I'd heard some stuff about Hydrophobia: Prophecy, not that I could remember what any of that stuff was, but it was stuff! You know, stuff. It wasn't a game that I hadn't heard any stuff about, like Toki Tori was when I got it as part of the pre-Portal-2-Potato-Buntle. No sir, there was stuff that had been heard.
So anyway it was like three bucks as part of a Steam weekend sale, so I picked it up at some point. This weekend, I finally played it.

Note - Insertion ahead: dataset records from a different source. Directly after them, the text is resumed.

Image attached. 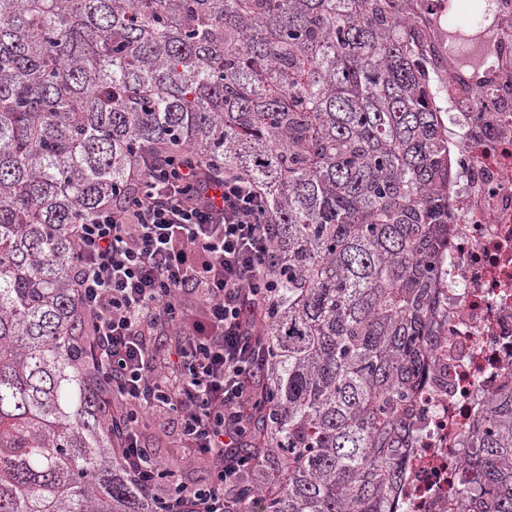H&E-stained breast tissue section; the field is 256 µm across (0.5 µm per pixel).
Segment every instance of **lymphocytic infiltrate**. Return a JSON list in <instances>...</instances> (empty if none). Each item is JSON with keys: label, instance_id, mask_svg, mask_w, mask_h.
Here are the masks:
<instances>
[{"label": "lymphocytic infiltrate", "instance_id": "f902f5d3", "mask_svg": "<svg viewBox=\"0 0 512 512\" xmlns=\"http://www.w3.org/2000/svg\"><path fill=\"white\" fill-rule=\"evenodd\" d=\"M198 171L186 150L140 156L130 192L72 227L91 381L151 512H224L225 490L252 465L239 448L267 390L257 316L274 290L276 228L245 179ZM163 415L205 479L160 466L144 430Z\"/></svg>", "mask_w": 512, "mask_h": 512}]
</instances>
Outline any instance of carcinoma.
<instances>
[{"label":"carcinoma","mask_w":512,"mask_h":512,"mask_svg":"<svg viewBox=\"0 0 512 512\" xmlns=\"http://www.w3.org/2000/svg\"><path fill=\"white\" fill-rule=\"evenodd\" d=\"M407 2L0 0V512H150L89 384L70 225L184 148L277 224L224 512H391L453 185ZM466 447L463 512H512V385Z\"/></svg>","instance_id":"obj_1"}]
</instances>
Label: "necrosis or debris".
<instances>
[{
  "mask_svg": "<svg viewBox=\"0 0 512 512\" xmlns=\"http://www.w3.org/2000/svg\"><path fill=\"white\" fill-rule=\"evenodd\" d=\"M480 62L448 44V0H421L412 20L448 118L454 185L450 235L437 260L441 317L412 410L396 512H461L465 441L512 382V0H480Z\"/></svg>",
  "mask_w": 512,
  "mask_h": 512,
  "instance_id": "1",
  "label": "necrosis or debris"
}]
</instances>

Here's a plot you may have heard before: a bunch of cultists attack during a big ceremony and steal an artifact that they plan to use for nefarious purposes. The unlikely protagonist at first just tries to survive the aftermath, but eventually decides to stop the cultists' evil plans. In the process, the protagonist is exposed to the artifact and gains mysterious powers that turn out to be necessary to save the world.
Despite using Fantasy RPG Template #2, it's a dystopian-future sci-fi set on a sinking boat.

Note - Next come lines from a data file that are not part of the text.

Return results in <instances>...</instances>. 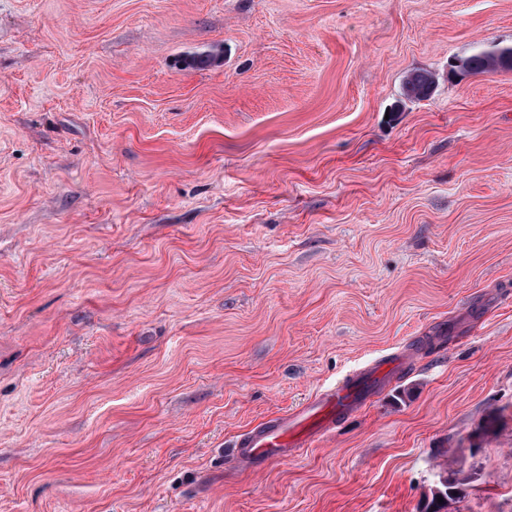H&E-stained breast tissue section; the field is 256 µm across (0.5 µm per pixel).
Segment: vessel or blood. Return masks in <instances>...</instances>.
<instances>
[{
    "instance_id": "1",
    "label": "vessel or blood",
    "mask_w": 512,
    "mask_h": 512,
    "mask_svg": "<svg viewBox=\"0 0 512 512\" xmlns=\"http://www.w3.org/2000/svg\"><path fill=\"white\" fill-rule=\"evenodd\" d=\"M381 368H363L350 380L316 393L292 413L268 419L243 433L231 452L236 462L264 468L295 456L301 448L332 431L340 416L356 411L368 399Z\"/></svg>"
}]
</instances>
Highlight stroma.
I'll return each mask as SVG.
<instances>
[{"mask_svg":"<svg viewBox=\"0 0 512 512\" xmlns=\"http://www.w3.org/2000/svg\"><path fill=\"white\" fill-rule=\"evenodd\" d=\"M493 45L512 0H0V512H421L452 455L512 512V70L448 75ZM434 74L428 71H413L404 82L405 96L410 99H424L434 84ZM384 375L380 367H365L345 383L317 392L294 412L254 426L237 439L232 458L255 468H265L295 456L301 448L332 431L339 416L364 405L373 385Z\"/></svg>","mask_w":512,"mask_h":512,"instance_id":"1","label":"stroma"}]
</instances>
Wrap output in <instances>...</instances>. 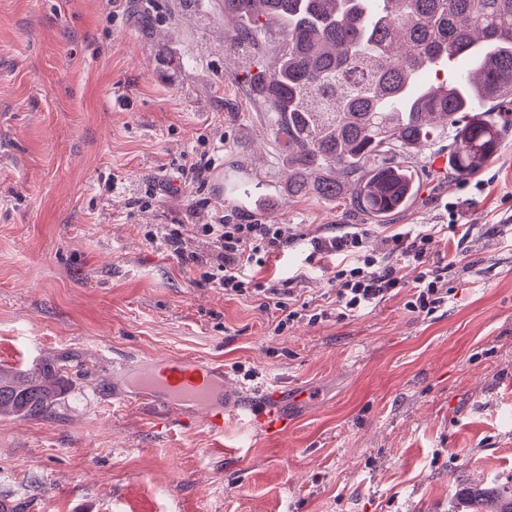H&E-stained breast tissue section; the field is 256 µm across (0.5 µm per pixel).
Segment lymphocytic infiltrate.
I'll use <instances>...</instances> for the list:
<instances>
[{"instance_id":"1","label":"lymphocytic infiltrate","mask_w":512,"mask_h":512,"mask_svg":"<svg viewBox=\"0 0 512 512\" xmlns=\"http://www.w3.org/2000/svg\"><path fill=\"white\" fill-rule=\"evenodd\" d=\"M451 215L445 224H424L384 236L379 250L368 249L367 233L359 225L346 224L340 230L322 231L306 235V256L292 276L284 279L256 281L249 278L248 266H264L273 254L282 252L297 240L296 234L285 224L229 223L225 217L213 223L197 225V233L210 246L209 256L184 252L179 233L166 235L165 246L187 264L208 263L213 272L212 283L225 293L240 294L254 290L271 300L281 317L277 330H285L291 322L308 318L318 323V313L303 315L293 306L291 298L295 287L305 280L314 266L330 269L337 285L336 316L338 319L356 315L394 296L402 286L399 271L402 265L418 266L420 272L413 284V294L407 306L410 311L426 316L434 315L448 304V282L444 269L432 262V244L436 237L468 239L473 227L459 223L457 203H450Z\"/></svg>"}]
</instances>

Unresolved plot threads? Check.
Implausible final boss fight? Check.
Awkward controls that don't work correctly if you remap them? Check.

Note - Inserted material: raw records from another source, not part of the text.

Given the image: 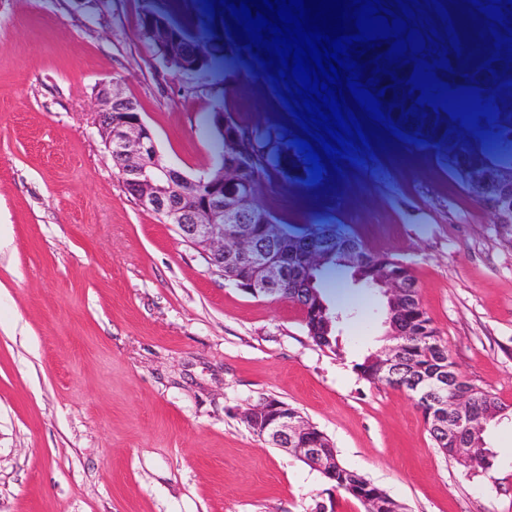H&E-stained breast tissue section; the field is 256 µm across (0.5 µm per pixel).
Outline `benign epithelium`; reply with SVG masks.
<instances>
[{
    "instance_id": "benign-epithelium-1",
    "label": "benign epithelium",
    "mask_w": 512,
    "mask_h": 512,
    "mask_svg": "<svg viewBox=\"0 0 512 512\" xmlns=\"http://www.w3.org/2000/svg\"><path fill=\"white\" fill-rule=\"evenodd\" d=\"M98 94L104 102L97 119L105 146L125 189L139 205L176 225L181 236L195 245L208 265L224 278L235 280L239 272L247 273L248 278L239 281L237 287L254 296L282 293L299 297L304 315L323 318L325 330H330L327 306L314 290L313 275L330 252L327 244L308 243L301 253L294 248L278 253L276 248L258 242L249 231L248 225L267 224L271 218L252 208L249 173L259 155L251 142L240 138L234 116L221 113L219 127L225 151L220 171L191 179L162 162L154 135L138 106L116 83L103 84ZM475 182L484 206L495 214L497 223L512 225V170L490 165L475 177ZM342 248L348 264L354 267L355 281H361L367 259L351 239L342 240ZM375 285L382 289L390 307L407 316L404 329L396 335L430 334L431 324L421 315L417 284L407 265L382 269ZM370 363L389 380L395 379V372L401 369L390 346L372 355ZM462 381L450 357L421 372L419 380L403 392L416 403L426 426L439 433L441 446L448 454L465 447L476 462L486 457L487 451L474 442L463 445L461 436L483 431L488 417L473 410V390ZM239 416L270 445L308 462L323 476L336 479L341 466L325 452L333 447L332 441L290 405L266 397L248 405Z\"/></svg>"
}]
</instances>
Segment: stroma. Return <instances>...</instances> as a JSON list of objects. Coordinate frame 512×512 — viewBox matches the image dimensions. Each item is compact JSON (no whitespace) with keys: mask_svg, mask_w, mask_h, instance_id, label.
Returning a JSON list of instances; mask_svg holds the SVG:
<instances>
[{"mask_svg":"<svg viewBox=\"0 0 512 512\" xmlns=\"http://www.w3.org/2000/svg\"><path fill=\"white\" fill-rule=\"evenodd\" d=\"M148 8L205 36V70L142 37ZM213 24L203 0H0V512H314L330 496L364 512L244 425L263 397L406 512H512V226L457 186L444 151L413 142L362 151L314 211L294 133L272 117L288 107ZM111 82L166 164L213 171V117L231 112L294 160L268 195L289 235L358 239L410 267L459 372L505 408L484 433L491 470L442 455L407 394L354 372L386 343L377 290L330 276L338 347H319L296 303L225 281L138 205L96 123Z\"/></svg>","mask_w":512,"mask_h":512,"instance_id":"stroma-1","label":"stroma"}]
</instances>
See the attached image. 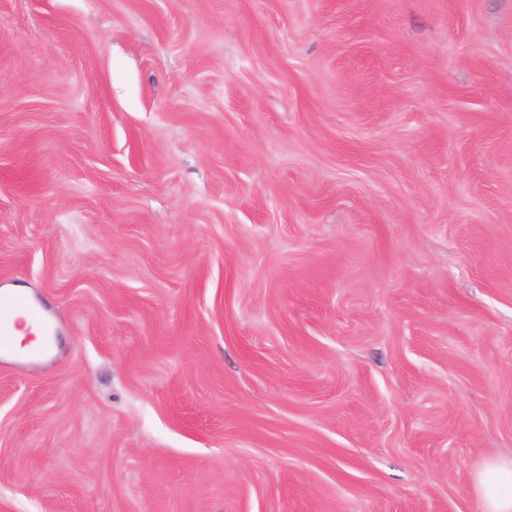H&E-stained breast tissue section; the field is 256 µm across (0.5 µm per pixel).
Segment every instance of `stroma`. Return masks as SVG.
<instances>
[{
    "mask_svg": "<svg viewBox=\"0 0 512 512\" xmlns=\"http://www.w3.org/2000/svg\"><path fill=\"white\" fill-rule=\"evenodd\" d=\"M0 512H483L512 459V0H0ZM46 310L42 306H36L31 299L24 294H12L0 292V359L11 357L15 354L11 338V316L13 313H23L38 322L45 335H49L56 328L44 317ZM507 487L512 489V461L493 459L475 477V489L485 512L512 511V492H504Z\"/></svg>",
    "mask_w": 512,
    "mask_h": 512,
    "instance_id": "1",
    "label": "stroma"
}]
</instances>
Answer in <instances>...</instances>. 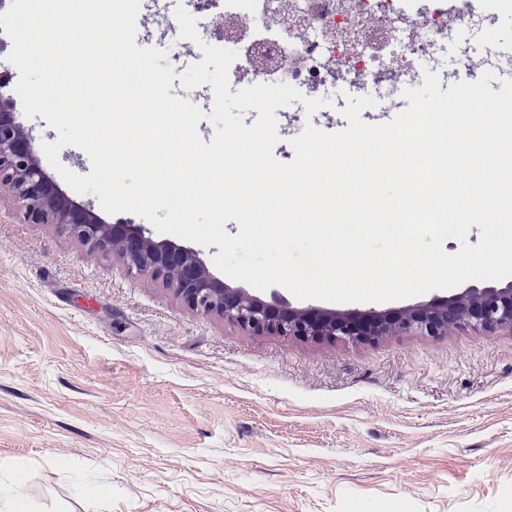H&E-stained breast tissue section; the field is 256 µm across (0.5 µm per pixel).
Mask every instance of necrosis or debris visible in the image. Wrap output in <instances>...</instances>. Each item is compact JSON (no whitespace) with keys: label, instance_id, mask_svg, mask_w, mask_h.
Segmentation results:
<instances>
[{"label":"necrosis or debris","instance_id":"1","mask_svg":"<svg viewBox=\"0 0 512 512\" xmlns=\"http://www.w3.org/2000/svg\"><path fill=\"white\" fill-rule=\"evenodd\" d=\"M502 0H289V18L300 30L283 33L266 0H184L202 14L223 8L225 21H243L264 32L261 51L282 59L283 82L308 96L334 84L357 96L378 95L388 110L402 106L403 92L423 81V61L454 45L455 68L445 83L473 82L485 71L512 78V49L491 56L472 52L463 32L491 37Z\"/></svg>","mask_w":512,"mask_h":512}]
</instances>
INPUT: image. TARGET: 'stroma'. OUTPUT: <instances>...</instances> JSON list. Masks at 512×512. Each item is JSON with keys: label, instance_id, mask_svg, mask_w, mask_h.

Total play time: 4 hours according to Steam, which admittedly runs on Valve Time but sounds about right.
Verdict: it's a decently competent tech demo for a watery physics engine. 5/10.
Him-Person
17 hours ago
2 comments:
I'm curious to know more about the physics engine, actually. Any observations you can make from actually playing it? Searching around for details for what it does (in any technical sense) turns up nada.
My guess is it's some sort of smoothed particle simulation (SPH), but that's just because I can't think of any other approach that can even potentially do realtime dynamic fluids, especially with such drastically moving interfaces.
Well, it wasn't proper 3d fluid physics for sure. Square grid, each square subdivided into two triangles, and the engine determines the height of each vertex. I'm guessing it was doing some kind of adjacent-cell calculation of the sort that graphics cards are already good at.
So given that, the main question is how advanced are the features it can do? 'cause so far it's fundamentally no different from, say, Dwarf Fortress.
I at least saw:
* No slowdown (DF's main problem)
* Waves (eg. from explosions)
* Floating objects being carried with flow
Normalizing water level between connected areas kind of worked and kind of didn't. What worked well was there were these mostly-dry hallways with small flooded side-rooms with glass doors. Shoot out the glass and there's a big disruptive gush of water out into the hallway. What worked less well was when there were two big rooms, one with an extra foot of water, connected by a narrow door. That caused a very visible discontinuity at the doorway, for whatever reason.
Air pressure was kind of a fail. You can totally flood a room all the way up to the ceiling through a low doorway if you have enough water in the adjacent room.